I clambered down the embankment from the bridge towards the 7 furlong start, and walked outside the rails towards the grandstand; then backtracked and crossed over to the Rails enclosure. Packed? It was almost empty. So I went to along by Car Park B towards Sim Balk Lane. The car park portable loos were out of action – no generator had arrived – but the two loo-keeper guys had nothing to write a sign with, so frustrated posh-frocked ladies kept trying the door-handles. These loo guys were hiding. There were plenty of bushes.
Everyone but everyone was incredibly relaxed and friendly, picnicking in the car park under gazebos or in their cars in the intermittent rain, some really quite elaborately; one table had a mini-candelabra.
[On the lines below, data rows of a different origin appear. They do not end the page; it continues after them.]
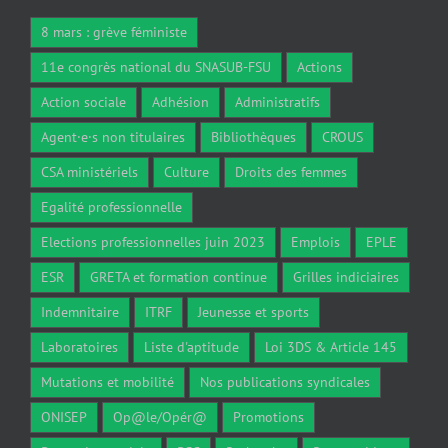
8 mars : grève féministe
11e congrès national du SNASUB-FSU
Actions
Action sociale
Adhésion
Administratifs
Agent·e·s non titulaires
Bibliothèques
CROUS
CSA ministériels
Culture
Droits des femmes
Egalité professionnelle
Elections professionnelles juin 2023
Emplois
EPLE
ESR
GRETA et formation continue
Grilles indiciaires
Indemnitaire
ITRF
Jeunesse et sports
Laboratoires
Liste d'aptitude
Loi 3DS & Article 145
Mutations et mobilité
Nos publications syndicales
ONISEP
Op@le/Opér@
Promotions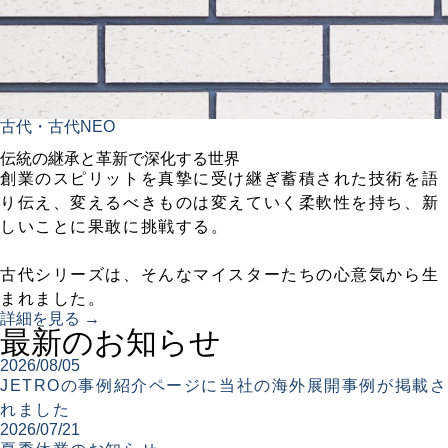
古代・古代NEO
伝統の継承と革新で深化する世界
創業のスピリットを真摯に受け継ぎ蓄積された技術を語
り伝え、変えるべきものは変えていく柔軟性を持ち、新
しいことに果敢に挑戦する。
古代シリーズは、そんなマイスターたちの心意気から生
まれました。
詳細を見る →
最新のお知らせ
2026/08/05
JETROの事例紹介ページに当社の海外展開事例が掲載さ
れました
2026/07/21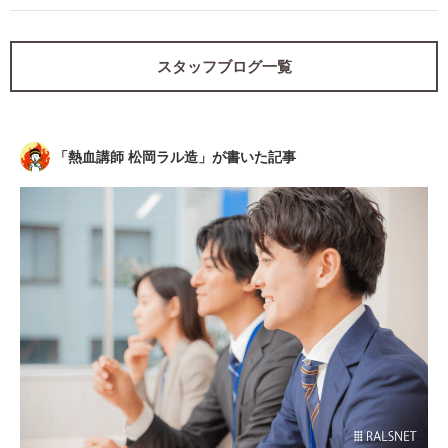
企業選びとは？
ターンシップのご案内（20
19年2月開催）
スタッフブログ一覧
「
熱血講師 松岡ラル造
」が書いた記事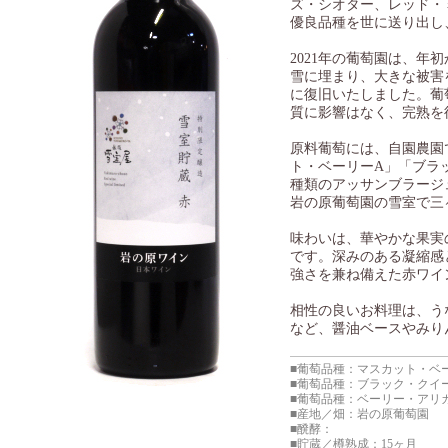
ズ・シオター、レッド・
優良品種を世に送り出し
2021年の葡萄園は、年
雪に埋まり、大きな被害
に復旧いたしました。葡
質に影響はなく、完熟を
原料葡萄には、自園農園
ト・ベーリーA」「ブラ
種類のアッサンブラージ
岩の原葡萄園の雪室で三
味わいは、華やかな果実
です。深みのある凝縮感
強さを兼ね備えた赤ワイ
相性の良いお料理は、う
など、醤油ベースやみり
■葡萄品種：マスカット・ベー
■葡萄品種：ブラック・クイー
■葡萄品種：ベーリー・アリカ
■産地／畑：岩の原葡萄園
■醗酵：
■貯蔵／樽熟成：15ヶ月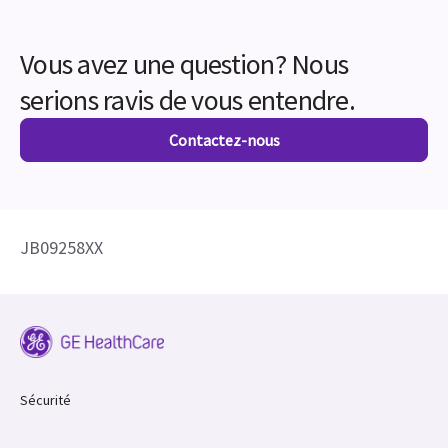
Vous avez une question? Nous
serions ravis de vous entendre.
Contactez-nous
JB09258XX
Sécurité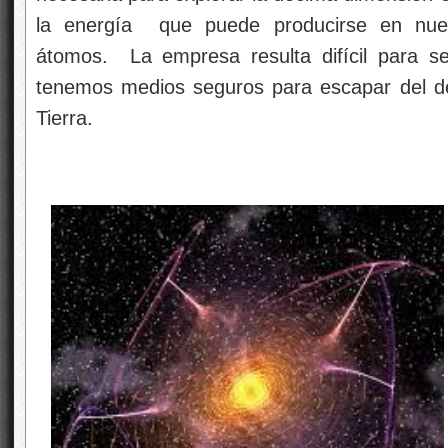
la energía que puede producirse en nues
átomos. La empresa resulta difícil para s
tenemos medios seguros para escapar del déb
Tierra.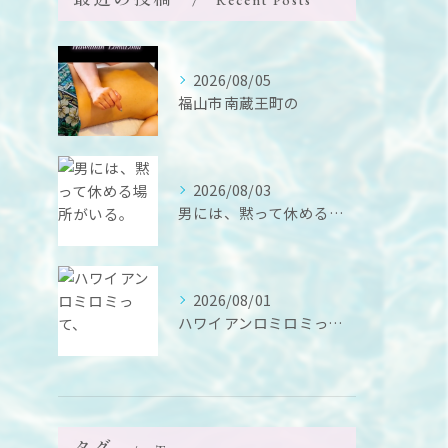
Recent Posts
2026/08/05
福山市南蔵王町の
2026/08/03
男には、黙って休める場所がいる。
2026/08/01
ハワイアンロミロミって、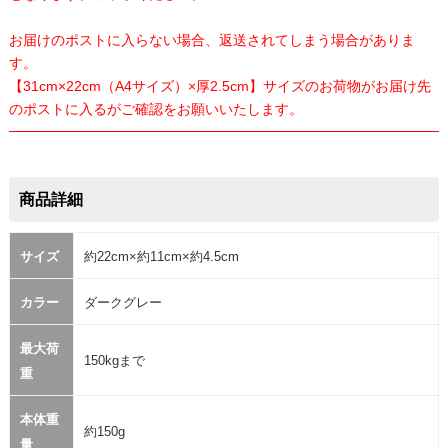
お届けのポストに入らない場合、返送されてしまう場合がありま
す。
【31cm×22cm（A4サイズ）×厚2.5cm】サイズのお荷物がお届け先
のポストに入るがご確認をお願いいたします。
商品詳細
サイズ
約22cm×約11cm×約4.5cm
カラー
ダークグレー
最大荷
150kgまで
重
本体重
約150g
量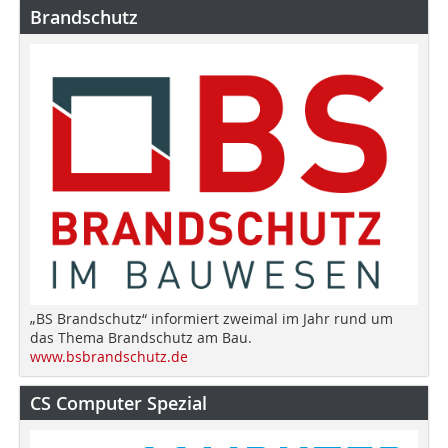
Brandschutz
„BS Brandschutz“ informiert zweimal im Jahr rund um
das Thema Brandschutz am Bau.
www.bsbrandschutz.de
CS Computer Spezial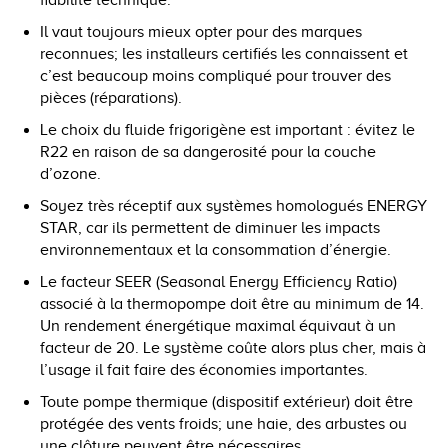
Il vaut toujours mieux opter pour des marques
reconnues; les installeurs certifiés les connaissent et
c’est beaucoup moins compliqué pour trouver des
pièces (réparations).
Le choix du fluide frigorigène est important : évitez le
R22 en raison de sa dangerosité pour la couche
d’ozone.
Soyez très réceptif aux systèmes homologués ENERGY
STAR, car ils permettent de diminuer les impacts
environnementaux et la consommation d’énergie.
Le facteur SEER (Seasonal Energy Efficiency Ratio)
associé à la thermopompe doit être au minimum de 14.
Un rendement énergétique maximal équivaut à un
facteur de 20. Le système coûte alors plus cher, mais à
l’usage il fait faire des économies importantes.
Toute pompe thermique (dispositif extérieur) doit être
protégée des vents froids; une haie, des arbustes ou
une clôture peuvent être nécessaires.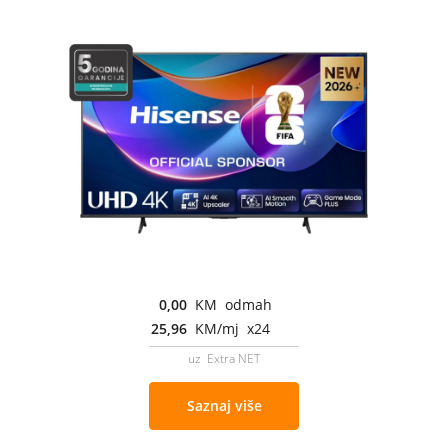
0,00
KM odmah
25,96
KM/mj x24
uz Extra NET
Saznaj više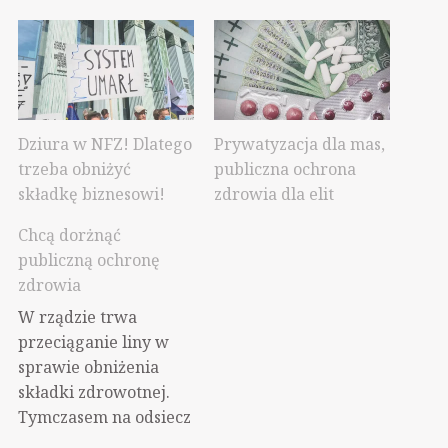
Dziura w NFZ! Dlatego
Prywatyzacja dla mas,
trzeba obniżyć
publiczna ochrona
składkę biznesowi!
zdrowia dla elit
Chcą dorżnąć
publiczną ochronę
zdrowia
W rządzie trwa
przeciąganie liny w
sprawie obniżenia
składki zdrowotnej.
Tymczasem na odsiecz
rządowym liberałom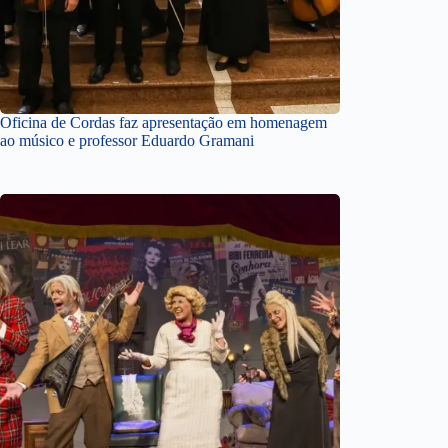
Oficina de Cordas faz apresentação em homenagem
ao músico e professor Eduardo Gramani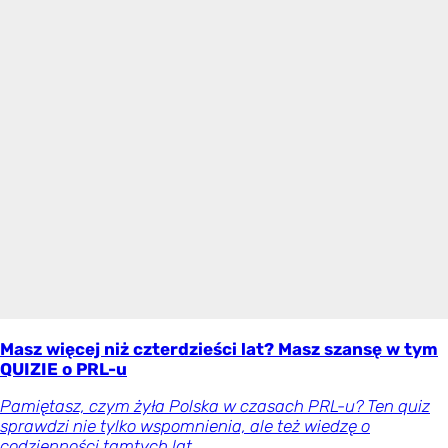
Masz więcej niż czterdzieści lat? Masz szansę w tym
QUIZIE o PRL-u
Pamiętasz, czym żyła Polska w czasach PRL-u? Ten quiz
sprawdzi nie tylko wspomnienia, ale też wiedzę o
codzienności tamtych lat.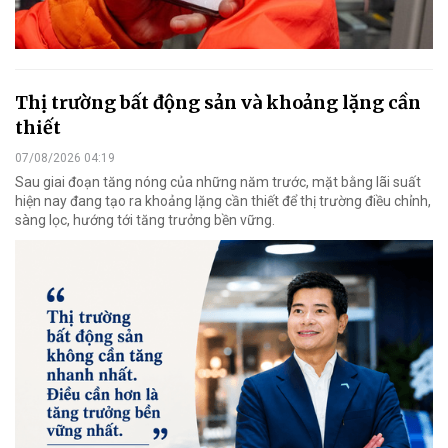
Thị trường bất động sản và khoảng lặng cần
thiết
07/08/2026 04:19
Sau giai đoạn tăng nóng của những năm trước, mặt bằng lãi suất
hiện nay đang tạo ra khoảng lặng cần thiết để thị trường điều chỉnh,
sàng lọc, hướng tới tăng trưởng bền vững.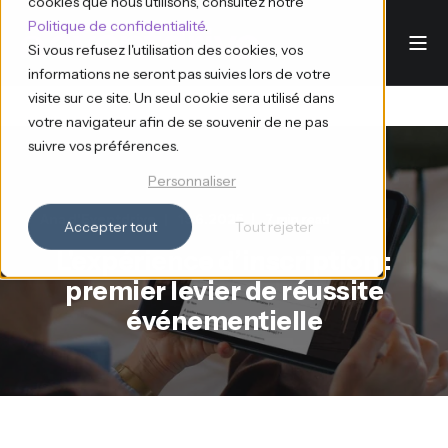
cookies que nous utilisons, consultez notre
Politique de confidentialité
.
Si vous refusez l'utilisation des cookies, vos
informations ne seront pas suivies lors de votre
visite sur ce site. Un seul cookie sera utilisé dans
votre navigateur afin de se souvenir de ne pas
suivre vos préférences.
Personnaliser
Ana d'Eventdrive
19.6.2025
7 min read
Accepter tout
Tout rejeter
L'expérience d’inscription :
premier levier de réussite
événementielle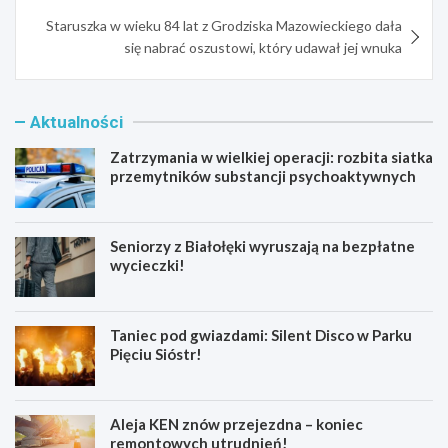
Staruszka w wieku 84 lat z Grodziska Mazowieckiego dała
się nabrać oszustowi, który udawał jej wnuka
Aktualności
Zatrzymania w wielkiej operacji: rozbita siatka
przemytników substancji psychoaktywnych
Seniorzy z Białołęki wyruszają na bezpłatne
wycieczki!
Taniec pod gwiazdami: Silent Disco w Parku
Pięciu Sióstr!
Aleja KEN znów przejezdna – koniec
remontowych utrudnień!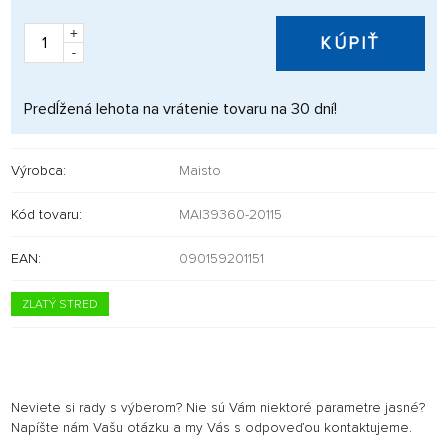
+
KÚPIŤ
-
Predĺžená lehota na vrátenie tovaru na 30 dní!
Výrobca:
Maisto
Kód tovaru:
MAI39360-20115
EAN:
090159201151
ZLATÝ STRED
Neviete si rady s výberom? Nie sú Vám niektoré parametre jasné?
Napíšte nám Vašu otázku a my Vás s odpoveďou kontaktujeme.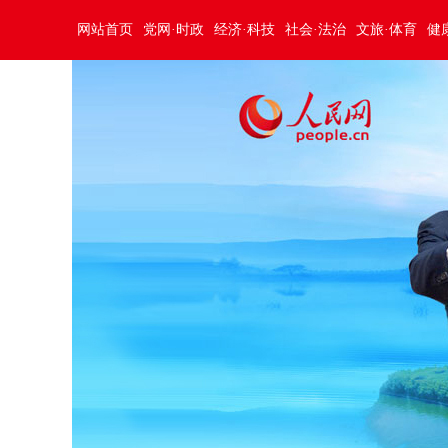
网站首页
党网·时政
经济·科技
社会·法治
文旅·体育
健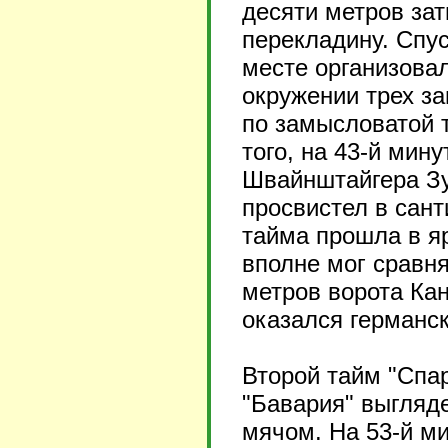
десяти метров за
перекладину. Спус
месте организовал
окружении трех з
по замысловатой т
того, на 43-й мин
Швайнштайгера Зуе
просвистел в сант
тайма прошла в яр
вполне мог сравня
метров ворота Кан
оказался германск
Второй тайм "Спар
"Бавария" выгляд
мячом. На 53-й ми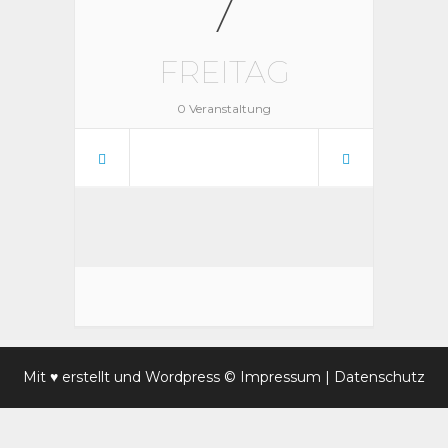
7
FREITAG
0 Veranstaltung
Mit ♥ erstellt und
Wordpress
© Impressum
|
Datenschutz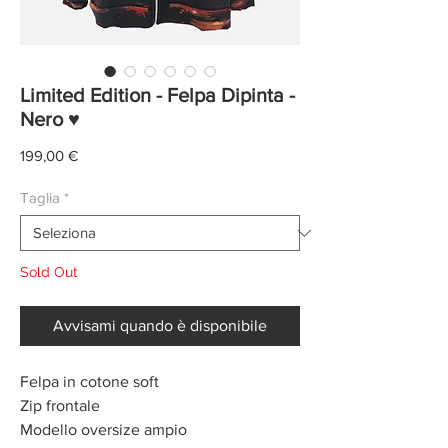
Limited Edition - Felpa Dipinta -
Nero ♥
Prezzo
199,00 €
Taglia
*
Sold Out
Avvisami quando è disponibile
Felpa in cotone soft
Zip frontale
Modello oversize ampio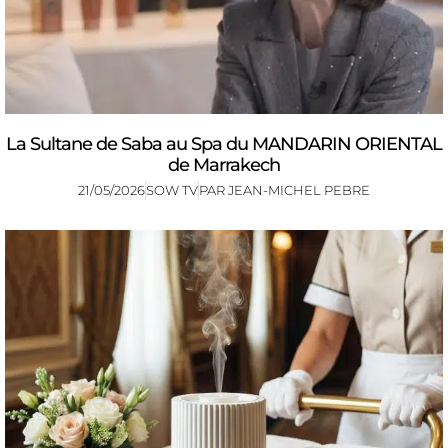
La Sultane de Saba au Spa du MANDARIN ORIENTAL
de Marrakech
21/05/2026
SOW TV
PAR
JEAN-MICHEL PEBRE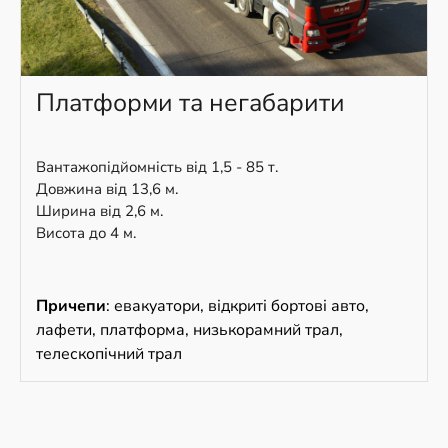
Платформи та негабарити
Вантажопідйомність від 1,5 - 85 т.
Довжина від 13,6 м.
Ширина від 2,6 м.
Висота до 4 м.
Причепи
: евакуатори, відкриті бортові авто,
лафети, платформа, низькорамний трал,
телескопічний трал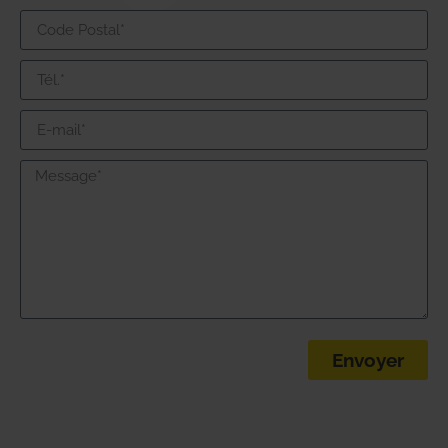
Envoyer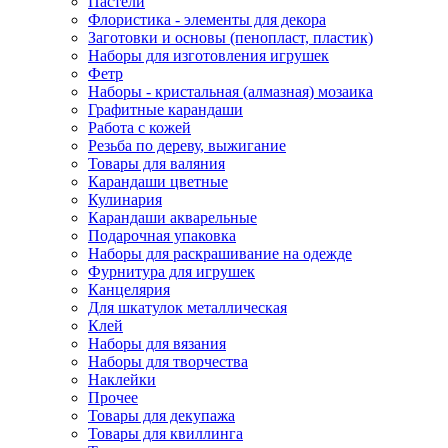
Пастели
Флористика - элементы для декора
Заготовки и основы (пенопласт, пластик)
Наборы для изготовления игрушек
Фетр
Наборы - кристальная (алмазная) мозаика
Графитные карандаши
Работа с кожей
Резьба по дереву, выжигание
Товары для валяния
Карандаши цветные
Кулинария
Карандаши акварельные
Подарочная упаковка
Наборы для раскрашивание на одежде
Фурнитура для игрушек
Канцелярия
Для шкатулок металлическая
Клей
Наборы для вязания
Наборы для творчества
Наклейки
Прочее
Товары для декупажа
Товары для квиллинга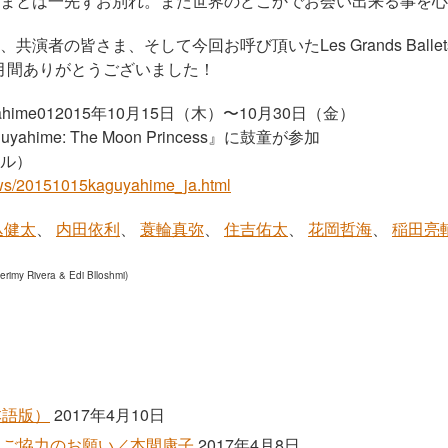
まとは一先ずお別れ。また世界のどこかでお会い出来る事を心
者の皆さま、そして今回お呼び頂いたLes Grands Ballets Ca
1ヶ月間ありがとうございました！
2015年10月15日（木）〜10月30日（金）
hime: The Moon Princess』に鼓童が参加
ル）
news/20151015kaguyahime_ja.html
込健太
、
内田依利
、
蓑輪真弥
、
住吉佑太
、
花岡哲海
、
稲田亮
erimy Rivera & Edi Blloshmi)
本語版）
2017年4月10日
」ご協力のお願い／本間康子
2017年4月8日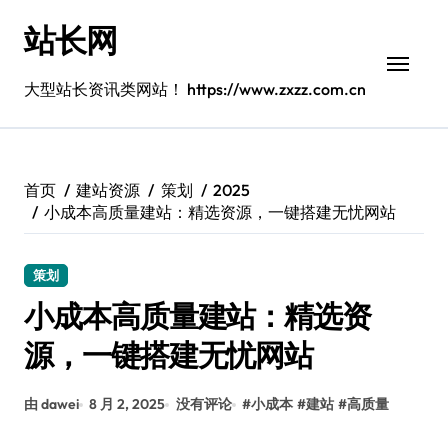
跳
站长网
转
到
内
大型站长资讯类网站！ https://www.zxzz.com.cn
容
首页
建站资源
策划
2025
小成本高质量建站：精选资源，一键搭建无忧网站
策划
小成本高质量建站：精选资
源，一键搭建无忧网站
由 dawei
8 月 2, 2025
没有评论
#
小成本
#
建站
#
高质量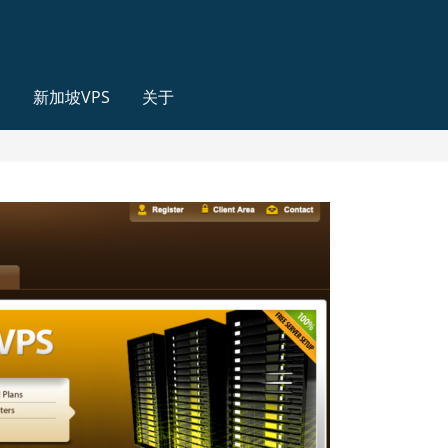
S
新加坡VPS
关于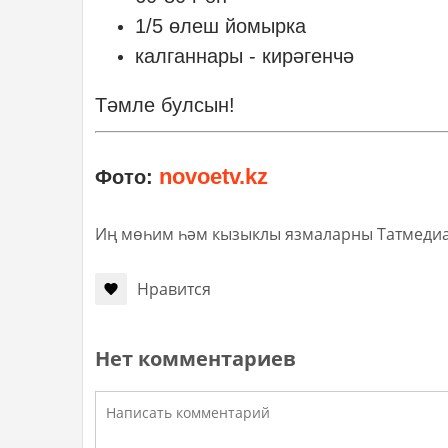
1/5 өлеш йомырка
калганнары - кирәгенчә
Тәмле булсын!
novoetv.kz
Фото:
Иң мөһим һәм кызыклы язмаларны Татмеди
Нравится
Нет комментариев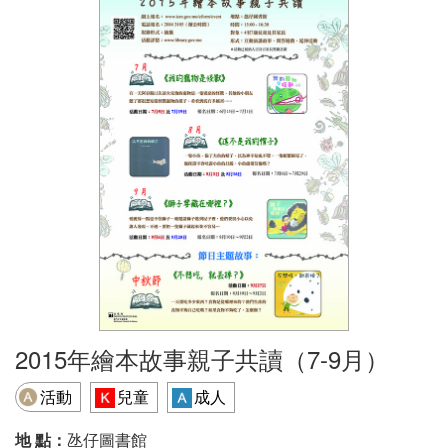
2015年繪本故事親子共讀（7-9月）
活動
兒童
成人
地 點：
氹仔圖書館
It was quite dark under those skies. I asked a passing motorcycle copper if he’d seen a large party of schoolchildren. Oh yes he said, they’re not far behind. I bumped into him again later, he lives in Copmanthorpe, but with a daughter at our Infants’ School; his wife was helping with the Palace outing.
And so I met them, the first of 175 children – and nearly 50 adults in orange vests (thanks to Stewart at Jarvis) – “walking” alongside the cars trying to get to the parking areas.

The children waved and called to the posh folks with their hampers, and the picnickers, who’d no doubt opened their champagne hours earlier, waved and yelled back. Everyone was smiling despite the still miserable weather.
We corralled the children on and into the enclosure and they found a long stretch of fence. They cheered anything that moved, and at least one grizzle-haired main in a BBC OB Range Rover waved regally as he passed. There were loos a-plenty, bars, and hog-roast/burger/chicken stalls too, though the kids were having none of that (I had a mammoth bacon buttie for £3). There was also a huge TV screen the size of a house-wall just by us in the corner.
And there was the long line of bookies. Romy and a friend had already placed a bet on a horse each, so I put a few quid on another horse at random: Red Clubs, at 9-2 to win.
The royal procession appeared on cue, at first on the big screen, then we could see the horses and plumed riders heading our way, and then they passed us: the Queen and Duke, Charles and Camilla, and two more Landaus carrying unidentifiable Royals. The kids cheered them all, and the Royals waved and smiled back. Regally.
The children were to head back to school after the first race, but there was more excitement when a colt broke free from the start, thundered past us and galloped a long way round the track on his own before he was caught. And the sun came out for a moment.
The race itself was an anti-climax really. Well it would have been, but my horse won!
And I’m going again on Saturday…
Posted by Andrew at 09:11 PM | Comments (0)
On the map
In 1949 the young Elizabeth and Phillip had tea at the Palace with the Archbishop and his sister, and local school children were allowed in the grounds to wave to them. Half a century later, after the end of Empire, our local children will be back to wave again.
And in keeping with the times, this will be a media event, so it was no surprise to see the vehicle below parking early this morning in Main Street.
Posted by bishopthorpe at 10:15 AM | Comments (0)
And they're (nearly) off!
Tuesday morning. A cool grey damp start but the weather is set to improve by midday with clearing skies this afternoon. Maximum temperatures of 63F. Tomorrow - heavy showers around the middle of the day followed by sunshine and showers.
The going is good to firm.
Posted by bishopthorpe at 07:35 AM | Comments (0) | TrackBack
June 13, 2005
One day to go
One day to go and the clouds are low, the air is cold. Weather forecasts say it will improve, but it certainly does not yet look like a day to be about in a big hat. Still, all will change no doubt. Going - looks like green to me.